Después de prometer á Cafetera la compra como éste decía, del estrumento, mandóle que le siguiera para entregarle el dinero, lo cual hizo al punto lleno de júbilo el incauto raquero, sin sospechar lo que le había de suceder, cosa que le hubiera sido muy fácil al ser tan diestro conocedor de los atributos de un comisario de policía como de la verdasca de un cabo de mar.
Grande fué la sorpresa del pilluelo cuando, siempre al lado del presunto comprador, llegaron á detenerse en la Capitanía del puerto.
Allí fueron los sobresaltos y congojas; tanto que, á no estar muy listo el grave señor de las borlas, se queda sin su presa, que ya andaba en trazas de escurrir el bulto.
Entregado éste y el cronómetro á la autoridad, declaró Cafetera, llamóse á Pipa y á Michero, cantaron todos de plano, y fueron al punto conducidos á la cárcel, de donde después de algunos meses de reclusión, salieron … á tirar del Bombo de la Carraca.
Allí estuvieron tres años agarrados á la maroma, hasta que, satisfechos sus jueces y la vindicta pública, los mandaron de retorno á su país con algunos vicios de más y mucha vergüenza de menos.
Su primer pensamiento al pisar el patrio suelo, fué para el Muelle de las Naos; pero no fué poca su sorpresa cuando, en él colocados; comenzaron á examinarle en todas direcciones.
La escollera de Maliaño, la estación del ferrocarril, el nuevo empedrado y otras reformas hechas precisamente mientras duró la condena de los pilluelos, era lo que ellos no podían comprender; mas lo que extravió sus razones hasta el extremo de llegar al espanto, fué la aparición, por la Peña del Cuervo, de un monstruo silbando y arrojando nubes y fuego por la cabeza. No atreviéndose á pronunciar una sola palabra, miráronse los tres sobrecogidos cuando notaron que el monstruo se acercaba á paso de gigante. Entonces perdieron la brújula; gritó Pipa «¡aguanta!» y se dieron á correr pensando que el mundo se acababa.

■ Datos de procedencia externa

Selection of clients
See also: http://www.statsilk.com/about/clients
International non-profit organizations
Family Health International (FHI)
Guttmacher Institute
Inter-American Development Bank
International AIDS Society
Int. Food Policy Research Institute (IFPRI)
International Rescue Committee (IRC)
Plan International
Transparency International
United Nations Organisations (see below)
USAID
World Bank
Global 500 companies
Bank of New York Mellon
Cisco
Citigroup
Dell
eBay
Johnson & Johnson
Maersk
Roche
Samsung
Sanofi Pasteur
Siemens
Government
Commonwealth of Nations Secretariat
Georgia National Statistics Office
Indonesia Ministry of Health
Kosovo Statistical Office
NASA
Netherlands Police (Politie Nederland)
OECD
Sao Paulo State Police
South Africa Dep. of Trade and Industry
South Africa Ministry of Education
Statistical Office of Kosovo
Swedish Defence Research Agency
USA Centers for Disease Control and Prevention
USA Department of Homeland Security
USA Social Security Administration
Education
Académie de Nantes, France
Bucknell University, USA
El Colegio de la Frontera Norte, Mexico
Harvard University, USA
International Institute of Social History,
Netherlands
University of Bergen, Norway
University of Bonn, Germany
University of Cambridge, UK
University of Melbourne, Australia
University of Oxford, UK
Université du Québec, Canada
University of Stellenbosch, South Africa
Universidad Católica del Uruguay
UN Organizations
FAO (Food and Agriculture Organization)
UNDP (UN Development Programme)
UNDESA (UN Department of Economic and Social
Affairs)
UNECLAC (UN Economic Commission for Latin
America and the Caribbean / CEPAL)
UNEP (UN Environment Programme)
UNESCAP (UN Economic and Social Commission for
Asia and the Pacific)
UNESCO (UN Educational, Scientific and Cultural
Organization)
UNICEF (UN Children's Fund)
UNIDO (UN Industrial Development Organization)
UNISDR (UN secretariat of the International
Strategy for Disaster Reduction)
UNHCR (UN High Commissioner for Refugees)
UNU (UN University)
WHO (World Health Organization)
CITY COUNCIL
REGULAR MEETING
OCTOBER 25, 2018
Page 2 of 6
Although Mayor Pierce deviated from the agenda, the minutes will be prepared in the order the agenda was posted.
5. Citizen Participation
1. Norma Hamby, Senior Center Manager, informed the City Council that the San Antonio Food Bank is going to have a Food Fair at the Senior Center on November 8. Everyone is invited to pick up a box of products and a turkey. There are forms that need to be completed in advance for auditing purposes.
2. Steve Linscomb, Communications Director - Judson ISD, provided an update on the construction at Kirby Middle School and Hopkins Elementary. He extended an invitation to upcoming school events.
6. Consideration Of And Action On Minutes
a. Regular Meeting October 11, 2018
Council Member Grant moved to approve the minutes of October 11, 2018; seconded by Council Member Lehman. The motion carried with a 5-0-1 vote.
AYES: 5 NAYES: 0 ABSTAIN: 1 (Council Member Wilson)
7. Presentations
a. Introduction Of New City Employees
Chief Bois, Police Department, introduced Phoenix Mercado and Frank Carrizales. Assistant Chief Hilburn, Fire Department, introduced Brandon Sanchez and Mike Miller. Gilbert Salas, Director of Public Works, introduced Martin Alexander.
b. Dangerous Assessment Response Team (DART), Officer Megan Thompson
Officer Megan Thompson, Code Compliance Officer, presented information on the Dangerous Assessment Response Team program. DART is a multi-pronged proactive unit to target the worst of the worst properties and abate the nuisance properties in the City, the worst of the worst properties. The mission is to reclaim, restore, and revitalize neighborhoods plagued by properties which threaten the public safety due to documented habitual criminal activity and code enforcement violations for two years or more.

Después acá, aunque con la llegada de los trenes, á medida que la han visto repetirse, van familiarizándose bastante los raqueros, no ha sido hasta el punto de que éstos permanezcan tranquilos en el Muelle de las Naos. Por el contrario, empujados y oprimidos por el potente movimiento que la población ha tomado allí en los últimos años, van abandonando el territorio: ya tiene el raquero cien Argos que le contemplan, y no puede pasearse erguido como antes, señor de aquella ínsula remota.
Para concluir, y en pro de este tipo tan popular en Santander, haré una ligera observación: de vástagos tan carcomidos y tortuosos son muy frecuentes aquí robustos y fructíferos troncos. La historia de este puerto abunda en páginas brillantes debidas á la honradez, pericia y heroísmo de nuestros marineros, muchos de los cuales han recorrido en su infancia un sendero tan expuesto y espinoso como el del tipo que acabo de bosquejar. Nuestro comercio tiene pruebas repetidas de lo que digo; y á fe, á fe, que no pecó de pródigo con los venerables harapos de tan valientes marinos, al extender los anchos pliegues de su rico manto.